‘The Machine’ review: A hard-partying comedian pays for his sins
The star of this photo, Bert Kreischer, is one of those popular stand-up comedians who isn’t zeitgeist-adjacent enough to generate much thought or buzz. But in the late 1990s, as a student at Florida State University, he used to be the subject of a profile in Rolling Stone magazine calling him “the top reveler from the number one party school in the country.”
The late 1990s was a while ago, and today Kreischer is a hefty 50-year-old looking slightly partied. That’s part of his shtick – he performs stand-up while shirtless. In “The Machine,” he plays a fictionalized version of himself, initially in a repentant mode – a family man who has royally ticked off his clan. At his daughter’s 16th birthday party, Bert and his carpet salesman father, Albert, are accosted at gunpoint by the mobster Irina (Iva Babic) and taken to Russia, where Bert must make amends for his part in a drunken train robbery. for.
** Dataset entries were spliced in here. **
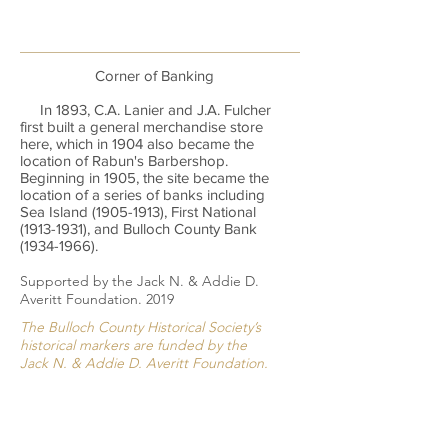
Corner of Banking
In 1893, C.A. Lanier and J.A. Fulcher
first built a general merchandise store
here, which in 1904 also became the
location of Rabun's Barbershop.
Beginning in 1905, the site became the
location of a series of banks including
Sea Island
(1905-1913)
, First National
(1913-1931)
, and Bulloch County Bank
(1934-1966)
.
Supported by the Jack N. & Addie D.
Averitt Foundation. 2019
The Bulloch County Historical Society’s
historical markers are funded by the
Jack N. & Addie D. Averitt Foundation.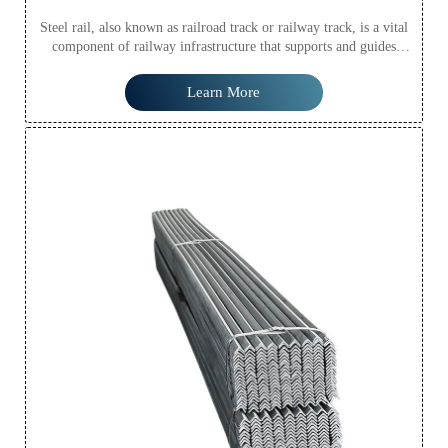
Steel rail, also known as railroad track or railway track, is a vital
component of railway infrastructure that supports and guides
railway vehicles, such as trains, trams, and subway cars. Steel rail
provides a smooth, stable surface for trains to travel on, ensuring
Learn More
safe and efficient transportation of passengers and freight.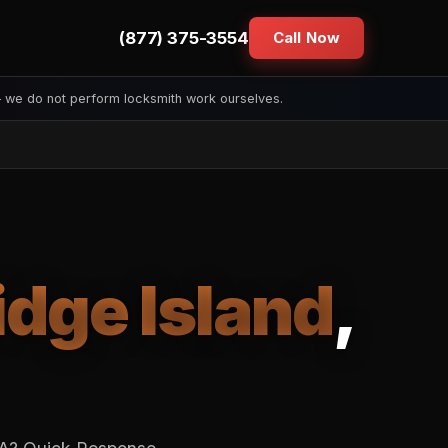
(877) 375-3554
Call Now
— we do not perform locksmith work ourselves.
idge Island
,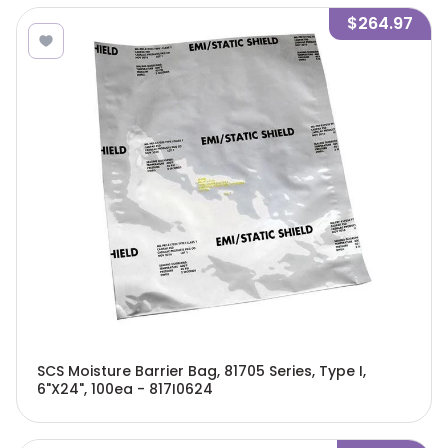
$264.97
SCS Moisture Barrier Bag, 81705 Series, Type I,
6"X24", 100ea - 817I0624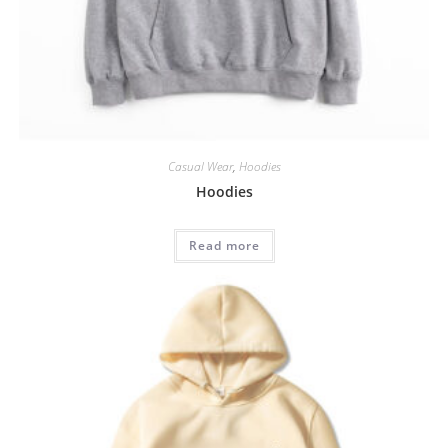
Casual Wear
,
Hoodies
Hoodies
Read more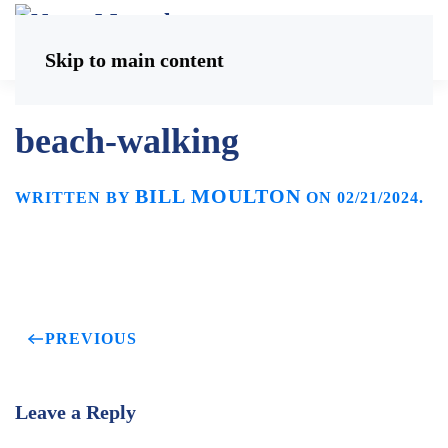
Skip to main content
beach-walking
BILL MOULTON
WRITTEN BY
ON
02/21/2024
.
PREVIOUS
Leave a Reply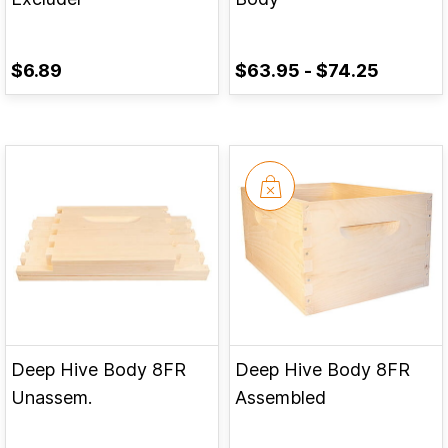
$6.89
$63.95
-
$74.25
Deep Hive Body 8FR
Deep Hive Body 8FR
Unassem.
Assembled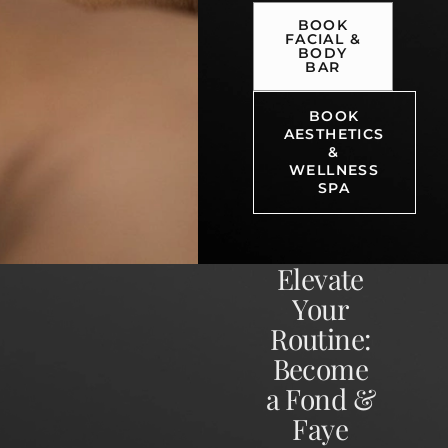
BOOK
FACIAL &
BODY
BAR
BOOK
AESTHETICS
&
WELLNESS
SPA
Elevate
Your
Routine:
Become
a Fond &
Faye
This gory shaggy dog story is extrapolated from a real Kreischer play. While evading a dozen or so Slav psycho killers after an heirloom Bert stole, father and son solve their problems (of course).
One wonders, if Kreischer is such a popular stand-up comedian, why hasn’t he done more television and film acting. Good. Here he hits his target and stays in his personal job, but he is not an artist who can carry a film. Mark Hamill, as his father, gets closer to the crusty old man’s territory than one might have predicted. He’s practically Wilford Brimley.
Director Peter Atencio has achieved reasonable results in absurdist meta-comedy (‘Keanu’, for example), but he can’t cook with these ingredients. Even when the relentlessly salty humor gets all crass (a dog is thrown out of a high window), the product is lackluster.
Rated R for language, gore and extreme partying. Running time: 1 hour 52 minutes. In theatres.